━━━ Texte fourni

Trafic à l'école
persoCe matin, le choc.
Je me doutais qu'en tant que parent, je vivrais ça un jour.
Mais pas si tôt.
Et pourtant.
...
Ça a commencé hier... avec notre aîné, Arthur (7 ans) de retour de l'école, qui me baragouine une sombre histoire de pissenlits... J'aurais dû y prêter plus d'attention d'autant que j'ai cru discerner dans ses paroles confuses le nom d'une certaine Violette...
Ce matin, comportement bizarre. Il se réveille difficilement (certainement une nuit tracassée) mais aussitôt levé, chose absolument incroyable, il ne gémit pas comme à son habitude tel un mollusque étalé sur le canapé. Il mange, il s'habille, se lave les dents sans broncher (oui, oui ! ... incompréhensible je vous dis...), enfile ses bottes et sort.
...

━━━━━━
━━━ Données fournies

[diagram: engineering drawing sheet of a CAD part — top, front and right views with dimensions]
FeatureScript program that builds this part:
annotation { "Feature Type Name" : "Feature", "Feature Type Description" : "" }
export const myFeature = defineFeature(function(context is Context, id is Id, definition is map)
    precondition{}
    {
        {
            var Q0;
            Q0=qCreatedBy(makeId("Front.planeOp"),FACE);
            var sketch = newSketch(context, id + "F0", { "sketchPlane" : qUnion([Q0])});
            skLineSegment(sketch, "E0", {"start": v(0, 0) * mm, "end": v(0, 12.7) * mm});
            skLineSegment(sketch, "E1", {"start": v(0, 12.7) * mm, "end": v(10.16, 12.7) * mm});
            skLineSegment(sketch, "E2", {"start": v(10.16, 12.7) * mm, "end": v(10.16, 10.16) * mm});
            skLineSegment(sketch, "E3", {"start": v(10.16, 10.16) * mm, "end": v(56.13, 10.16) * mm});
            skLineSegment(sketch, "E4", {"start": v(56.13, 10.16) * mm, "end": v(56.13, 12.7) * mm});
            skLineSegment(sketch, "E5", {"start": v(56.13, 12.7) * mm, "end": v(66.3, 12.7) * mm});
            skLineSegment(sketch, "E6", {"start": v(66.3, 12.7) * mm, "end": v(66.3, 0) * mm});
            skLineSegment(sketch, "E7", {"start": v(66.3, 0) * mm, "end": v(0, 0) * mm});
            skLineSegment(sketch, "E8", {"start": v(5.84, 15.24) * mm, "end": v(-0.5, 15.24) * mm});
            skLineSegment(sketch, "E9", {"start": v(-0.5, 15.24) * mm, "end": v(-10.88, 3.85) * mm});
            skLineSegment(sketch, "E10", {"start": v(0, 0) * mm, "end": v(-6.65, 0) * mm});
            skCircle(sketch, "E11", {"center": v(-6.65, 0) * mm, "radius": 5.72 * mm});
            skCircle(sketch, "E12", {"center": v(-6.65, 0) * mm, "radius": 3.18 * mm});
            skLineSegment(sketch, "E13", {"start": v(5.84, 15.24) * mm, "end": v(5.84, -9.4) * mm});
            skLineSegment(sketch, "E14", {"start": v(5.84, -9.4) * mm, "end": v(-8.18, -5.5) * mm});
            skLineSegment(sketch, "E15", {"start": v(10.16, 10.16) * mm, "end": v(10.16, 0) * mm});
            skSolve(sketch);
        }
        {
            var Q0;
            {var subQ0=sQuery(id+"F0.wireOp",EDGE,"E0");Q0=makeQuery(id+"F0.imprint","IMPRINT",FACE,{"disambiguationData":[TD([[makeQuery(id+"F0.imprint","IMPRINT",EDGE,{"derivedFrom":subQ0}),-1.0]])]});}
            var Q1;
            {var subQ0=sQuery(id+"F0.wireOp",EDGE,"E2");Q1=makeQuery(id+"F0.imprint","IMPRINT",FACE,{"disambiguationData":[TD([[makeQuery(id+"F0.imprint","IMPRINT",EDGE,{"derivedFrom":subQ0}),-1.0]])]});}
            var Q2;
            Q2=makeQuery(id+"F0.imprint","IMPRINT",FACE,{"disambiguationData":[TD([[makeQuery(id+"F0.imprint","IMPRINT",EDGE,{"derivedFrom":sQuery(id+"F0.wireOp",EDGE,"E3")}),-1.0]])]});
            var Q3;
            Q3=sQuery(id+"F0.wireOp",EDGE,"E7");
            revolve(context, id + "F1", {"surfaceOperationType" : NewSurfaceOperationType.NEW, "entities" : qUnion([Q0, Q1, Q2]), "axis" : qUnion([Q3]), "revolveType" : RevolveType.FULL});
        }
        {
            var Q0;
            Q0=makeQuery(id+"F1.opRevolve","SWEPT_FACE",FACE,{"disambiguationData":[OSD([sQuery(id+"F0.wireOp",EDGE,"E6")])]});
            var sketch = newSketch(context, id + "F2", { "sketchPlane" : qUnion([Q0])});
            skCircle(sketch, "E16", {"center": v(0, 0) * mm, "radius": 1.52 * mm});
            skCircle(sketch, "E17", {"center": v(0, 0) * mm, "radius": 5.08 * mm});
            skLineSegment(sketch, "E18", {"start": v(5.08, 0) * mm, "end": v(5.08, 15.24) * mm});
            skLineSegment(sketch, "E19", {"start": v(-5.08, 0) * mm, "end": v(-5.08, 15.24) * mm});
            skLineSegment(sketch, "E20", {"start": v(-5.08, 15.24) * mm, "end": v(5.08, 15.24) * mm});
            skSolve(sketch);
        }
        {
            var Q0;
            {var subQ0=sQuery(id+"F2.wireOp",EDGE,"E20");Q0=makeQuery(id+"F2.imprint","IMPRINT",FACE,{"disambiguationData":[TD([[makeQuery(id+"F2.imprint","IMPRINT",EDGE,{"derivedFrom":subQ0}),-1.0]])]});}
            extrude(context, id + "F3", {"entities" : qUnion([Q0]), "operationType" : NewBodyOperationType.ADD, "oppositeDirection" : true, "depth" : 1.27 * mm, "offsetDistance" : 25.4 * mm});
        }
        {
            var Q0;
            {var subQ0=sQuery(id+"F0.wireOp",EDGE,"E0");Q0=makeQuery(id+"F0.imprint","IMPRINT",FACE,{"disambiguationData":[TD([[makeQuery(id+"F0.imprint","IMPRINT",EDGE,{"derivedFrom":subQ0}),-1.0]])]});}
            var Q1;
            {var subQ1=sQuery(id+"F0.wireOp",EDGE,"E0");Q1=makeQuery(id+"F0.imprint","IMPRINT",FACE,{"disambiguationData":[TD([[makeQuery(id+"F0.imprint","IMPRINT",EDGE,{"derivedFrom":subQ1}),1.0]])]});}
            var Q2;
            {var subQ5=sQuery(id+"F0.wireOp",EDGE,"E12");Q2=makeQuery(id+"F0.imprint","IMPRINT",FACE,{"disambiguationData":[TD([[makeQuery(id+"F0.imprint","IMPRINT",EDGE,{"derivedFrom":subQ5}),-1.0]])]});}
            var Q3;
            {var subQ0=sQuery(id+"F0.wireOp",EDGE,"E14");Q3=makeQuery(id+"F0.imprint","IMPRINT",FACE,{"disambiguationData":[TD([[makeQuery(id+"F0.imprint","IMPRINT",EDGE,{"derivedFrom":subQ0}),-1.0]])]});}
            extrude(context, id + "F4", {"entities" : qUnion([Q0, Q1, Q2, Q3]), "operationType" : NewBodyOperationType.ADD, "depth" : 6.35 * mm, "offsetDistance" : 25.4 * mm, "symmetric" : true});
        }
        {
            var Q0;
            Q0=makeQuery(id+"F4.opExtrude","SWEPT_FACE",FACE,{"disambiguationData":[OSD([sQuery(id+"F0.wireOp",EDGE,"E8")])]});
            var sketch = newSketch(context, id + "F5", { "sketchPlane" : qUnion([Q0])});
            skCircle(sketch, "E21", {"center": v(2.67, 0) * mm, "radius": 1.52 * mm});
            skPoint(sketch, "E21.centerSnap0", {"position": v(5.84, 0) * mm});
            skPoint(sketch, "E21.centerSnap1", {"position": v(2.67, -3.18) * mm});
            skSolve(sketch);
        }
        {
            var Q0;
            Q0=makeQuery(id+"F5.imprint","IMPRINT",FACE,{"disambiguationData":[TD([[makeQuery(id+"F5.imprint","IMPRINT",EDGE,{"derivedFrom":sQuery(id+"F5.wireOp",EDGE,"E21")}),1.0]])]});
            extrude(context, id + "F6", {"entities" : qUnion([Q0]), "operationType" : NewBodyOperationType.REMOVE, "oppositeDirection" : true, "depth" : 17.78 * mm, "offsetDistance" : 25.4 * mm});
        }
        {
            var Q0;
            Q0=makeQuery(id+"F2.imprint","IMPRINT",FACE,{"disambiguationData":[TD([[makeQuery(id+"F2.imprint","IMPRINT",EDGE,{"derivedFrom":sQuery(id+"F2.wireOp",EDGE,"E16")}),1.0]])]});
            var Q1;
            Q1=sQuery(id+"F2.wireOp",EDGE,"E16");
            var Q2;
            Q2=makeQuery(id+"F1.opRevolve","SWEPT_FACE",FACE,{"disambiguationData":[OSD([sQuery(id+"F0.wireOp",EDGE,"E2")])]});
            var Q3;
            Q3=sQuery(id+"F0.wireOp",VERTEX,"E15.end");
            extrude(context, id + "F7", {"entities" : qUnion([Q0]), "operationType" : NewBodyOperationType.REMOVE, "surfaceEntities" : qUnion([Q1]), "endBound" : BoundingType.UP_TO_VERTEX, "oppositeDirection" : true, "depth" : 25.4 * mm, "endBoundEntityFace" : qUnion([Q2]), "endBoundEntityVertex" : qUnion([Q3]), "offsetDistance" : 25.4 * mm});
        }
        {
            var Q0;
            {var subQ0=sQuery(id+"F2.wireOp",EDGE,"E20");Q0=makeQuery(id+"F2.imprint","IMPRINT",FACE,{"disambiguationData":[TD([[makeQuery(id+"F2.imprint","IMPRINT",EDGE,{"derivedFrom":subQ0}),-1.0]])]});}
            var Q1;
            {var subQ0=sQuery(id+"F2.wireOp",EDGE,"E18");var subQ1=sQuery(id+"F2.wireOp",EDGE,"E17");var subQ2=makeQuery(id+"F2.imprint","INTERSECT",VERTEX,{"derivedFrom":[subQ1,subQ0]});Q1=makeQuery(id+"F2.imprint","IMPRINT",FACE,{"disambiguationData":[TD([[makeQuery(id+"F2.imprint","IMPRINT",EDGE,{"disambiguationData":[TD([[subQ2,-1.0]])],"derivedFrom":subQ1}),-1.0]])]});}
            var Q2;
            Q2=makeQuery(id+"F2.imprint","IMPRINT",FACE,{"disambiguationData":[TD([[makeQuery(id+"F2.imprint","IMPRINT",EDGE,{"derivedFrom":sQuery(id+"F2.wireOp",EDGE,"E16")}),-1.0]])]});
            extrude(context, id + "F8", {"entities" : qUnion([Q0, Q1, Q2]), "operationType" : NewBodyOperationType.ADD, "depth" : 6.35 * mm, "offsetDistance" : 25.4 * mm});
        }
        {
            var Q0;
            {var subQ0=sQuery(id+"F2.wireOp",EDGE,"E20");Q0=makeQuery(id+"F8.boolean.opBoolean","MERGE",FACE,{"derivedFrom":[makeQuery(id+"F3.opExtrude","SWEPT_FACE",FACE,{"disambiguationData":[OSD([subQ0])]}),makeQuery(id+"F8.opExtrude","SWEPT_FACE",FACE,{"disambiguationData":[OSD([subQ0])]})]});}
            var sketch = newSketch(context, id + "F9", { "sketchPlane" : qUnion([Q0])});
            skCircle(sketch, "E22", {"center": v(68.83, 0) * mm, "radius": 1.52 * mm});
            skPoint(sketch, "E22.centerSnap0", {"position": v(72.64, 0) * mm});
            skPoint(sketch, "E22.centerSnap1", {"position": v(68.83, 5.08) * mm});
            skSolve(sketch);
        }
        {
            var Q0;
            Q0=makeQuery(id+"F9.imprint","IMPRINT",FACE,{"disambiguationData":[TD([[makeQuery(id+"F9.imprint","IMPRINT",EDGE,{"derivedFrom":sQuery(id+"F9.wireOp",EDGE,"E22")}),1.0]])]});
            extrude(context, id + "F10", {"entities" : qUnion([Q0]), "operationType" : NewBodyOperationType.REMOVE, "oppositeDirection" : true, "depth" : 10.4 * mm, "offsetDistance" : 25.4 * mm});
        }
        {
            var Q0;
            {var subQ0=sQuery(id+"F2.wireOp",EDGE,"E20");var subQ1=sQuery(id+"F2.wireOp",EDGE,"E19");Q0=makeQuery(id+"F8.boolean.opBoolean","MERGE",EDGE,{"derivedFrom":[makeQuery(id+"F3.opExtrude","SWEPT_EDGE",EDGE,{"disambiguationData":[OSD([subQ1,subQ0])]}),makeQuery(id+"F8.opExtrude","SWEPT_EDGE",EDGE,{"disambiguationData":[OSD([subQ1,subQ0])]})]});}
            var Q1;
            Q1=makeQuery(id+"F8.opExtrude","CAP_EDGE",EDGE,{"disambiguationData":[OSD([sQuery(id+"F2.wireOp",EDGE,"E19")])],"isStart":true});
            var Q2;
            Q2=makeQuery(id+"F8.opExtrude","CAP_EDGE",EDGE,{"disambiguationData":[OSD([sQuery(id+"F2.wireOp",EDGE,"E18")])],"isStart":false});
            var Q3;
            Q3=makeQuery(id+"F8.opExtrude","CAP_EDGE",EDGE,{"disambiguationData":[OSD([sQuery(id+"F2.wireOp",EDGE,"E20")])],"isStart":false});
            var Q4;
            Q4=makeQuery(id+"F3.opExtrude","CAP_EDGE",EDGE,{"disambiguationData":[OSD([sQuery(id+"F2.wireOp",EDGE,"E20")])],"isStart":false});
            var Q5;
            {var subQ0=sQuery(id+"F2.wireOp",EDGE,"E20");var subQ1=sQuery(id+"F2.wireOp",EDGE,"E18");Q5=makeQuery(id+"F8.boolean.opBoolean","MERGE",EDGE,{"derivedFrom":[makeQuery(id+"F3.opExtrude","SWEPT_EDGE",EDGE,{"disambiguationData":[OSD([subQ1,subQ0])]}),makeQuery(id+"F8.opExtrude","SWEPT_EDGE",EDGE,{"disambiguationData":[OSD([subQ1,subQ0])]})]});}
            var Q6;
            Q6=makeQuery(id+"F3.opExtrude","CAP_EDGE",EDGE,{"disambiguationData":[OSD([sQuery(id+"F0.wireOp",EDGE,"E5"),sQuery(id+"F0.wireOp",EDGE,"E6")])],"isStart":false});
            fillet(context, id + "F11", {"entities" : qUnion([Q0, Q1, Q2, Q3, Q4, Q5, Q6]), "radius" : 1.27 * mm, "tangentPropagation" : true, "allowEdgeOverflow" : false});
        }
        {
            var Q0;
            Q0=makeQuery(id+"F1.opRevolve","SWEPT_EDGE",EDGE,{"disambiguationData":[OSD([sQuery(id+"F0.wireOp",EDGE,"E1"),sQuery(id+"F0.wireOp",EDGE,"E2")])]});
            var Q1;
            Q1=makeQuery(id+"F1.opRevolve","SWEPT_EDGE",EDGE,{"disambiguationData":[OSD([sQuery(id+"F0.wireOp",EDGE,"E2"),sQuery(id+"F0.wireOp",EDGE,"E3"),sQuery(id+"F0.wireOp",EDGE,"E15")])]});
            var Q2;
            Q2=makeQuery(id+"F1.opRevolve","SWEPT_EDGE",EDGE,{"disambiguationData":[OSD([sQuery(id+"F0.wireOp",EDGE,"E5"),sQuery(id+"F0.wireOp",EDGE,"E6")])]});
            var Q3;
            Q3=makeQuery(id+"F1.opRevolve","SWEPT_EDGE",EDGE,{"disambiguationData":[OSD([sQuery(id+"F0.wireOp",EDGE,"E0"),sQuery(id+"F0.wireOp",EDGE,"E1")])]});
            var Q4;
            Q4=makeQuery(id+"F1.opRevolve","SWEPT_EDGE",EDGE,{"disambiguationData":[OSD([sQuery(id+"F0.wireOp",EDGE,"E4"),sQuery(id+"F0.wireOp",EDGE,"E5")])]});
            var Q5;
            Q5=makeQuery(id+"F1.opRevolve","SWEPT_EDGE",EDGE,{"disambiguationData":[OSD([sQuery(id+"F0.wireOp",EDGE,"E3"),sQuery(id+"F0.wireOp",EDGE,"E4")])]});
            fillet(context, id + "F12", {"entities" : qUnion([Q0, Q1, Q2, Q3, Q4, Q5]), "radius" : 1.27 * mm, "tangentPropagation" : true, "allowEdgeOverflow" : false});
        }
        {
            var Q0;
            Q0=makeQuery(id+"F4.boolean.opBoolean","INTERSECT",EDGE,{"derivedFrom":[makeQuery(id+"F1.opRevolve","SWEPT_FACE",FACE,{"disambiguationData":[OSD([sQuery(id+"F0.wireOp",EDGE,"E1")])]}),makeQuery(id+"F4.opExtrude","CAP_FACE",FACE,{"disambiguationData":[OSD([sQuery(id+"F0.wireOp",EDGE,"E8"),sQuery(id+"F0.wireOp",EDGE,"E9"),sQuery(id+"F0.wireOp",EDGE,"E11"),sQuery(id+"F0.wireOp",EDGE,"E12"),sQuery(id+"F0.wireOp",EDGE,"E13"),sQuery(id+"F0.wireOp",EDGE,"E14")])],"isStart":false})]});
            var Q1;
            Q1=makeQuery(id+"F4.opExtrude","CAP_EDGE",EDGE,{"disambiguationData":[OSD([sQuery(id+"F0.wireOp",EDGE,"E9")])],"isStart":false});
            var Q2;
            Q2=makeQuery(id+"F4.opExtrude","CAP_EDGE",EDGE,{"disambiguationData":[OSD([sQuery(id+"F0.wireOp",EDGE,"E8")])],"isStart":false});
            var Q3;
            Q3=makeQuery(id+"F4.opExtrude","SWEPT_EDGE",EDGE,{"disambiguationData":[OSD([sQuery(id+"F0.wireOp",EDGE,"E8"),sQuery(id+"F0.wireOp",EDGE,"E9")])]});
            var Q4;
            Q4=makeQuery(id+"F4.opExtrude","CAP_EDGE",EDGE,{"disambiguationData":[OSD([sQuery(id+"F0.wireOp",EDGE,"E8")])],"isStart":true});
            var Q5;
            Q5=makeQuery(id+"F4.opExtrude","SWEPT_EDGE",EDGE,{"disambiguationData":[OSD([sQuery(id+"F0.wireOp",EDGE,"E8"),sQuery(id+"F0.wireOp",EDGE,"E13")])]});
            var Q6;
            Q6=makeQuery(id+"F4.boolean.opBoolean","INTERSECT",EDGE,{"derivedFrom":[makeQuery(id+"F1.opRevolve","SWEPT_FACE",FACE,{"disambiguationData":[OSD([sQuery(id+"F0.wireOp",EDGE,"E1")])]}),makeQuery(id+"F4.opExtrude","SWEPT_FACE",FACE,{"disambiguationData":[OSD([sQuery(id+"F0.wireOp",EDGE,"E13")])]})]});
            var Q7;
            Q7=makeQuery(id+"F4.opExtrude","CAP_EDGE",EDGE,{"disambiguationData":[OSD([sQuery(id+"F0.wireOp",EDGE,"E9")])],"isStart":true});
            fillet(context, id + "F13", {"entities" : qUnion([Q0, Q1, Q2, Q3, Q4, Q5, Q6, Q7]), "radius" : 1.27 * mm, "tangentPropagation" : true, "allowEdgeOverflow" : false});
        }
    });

━━━━━━

[Série d'exercices]
- a) Reproduisez le récit sur le matin d'Arthur en commençant par "Ça a commencé" et en terminant par "d'une certaine Violette...".
- b) Rédigez la suite du récit sur le matin d'Arthur.

[Corrigés]
- a)
Ça a commencé hier... avec notre aîné, Arthur (7 ans) de retour de l'école, qui me baragouine une sombre histoire de pissenlits... J'aurais dû y prêter plus d'attention d'autant que j'ai cru discerner dans ses paroles confuses le nom d'une certaine Violette...

- b)
Échanges de regards paniqués avec sa maman.
J'essaie de contenir mon émotion mais intérieurement, je suis très inquiet.
Il faut qu'on parle.
"Vas-y doucement Loulou", "Il ne faut pas le braquer, ça le ferait plonger du mauvais côté"
...
Il rentre avec le sourire du malfaiteur ayant réussi son forfait, un sac plastique rempli de pissenlits à la main.
...
Mon regard inquisiteur appuyé le pousse à baisser les yeux.
D'un ton de cathédrale, je lui lance: "Ton papa te soutiendra toujours mais il faut dire la vérité maintenant".
Silence pesant.
Il hésite.
Il avoue.
Tout.
Enfin.
...
Il me raconte alors que la cour de l'école a été découpée en plusieurs zones (covid-19 oblige).
Malheureusement, lui et sa bande de malfrats ont hérité d'un espace complètement bétonné et goudronné.
Aucun accès à un bout de terre ou d'herbe.
Dur.
Très dur.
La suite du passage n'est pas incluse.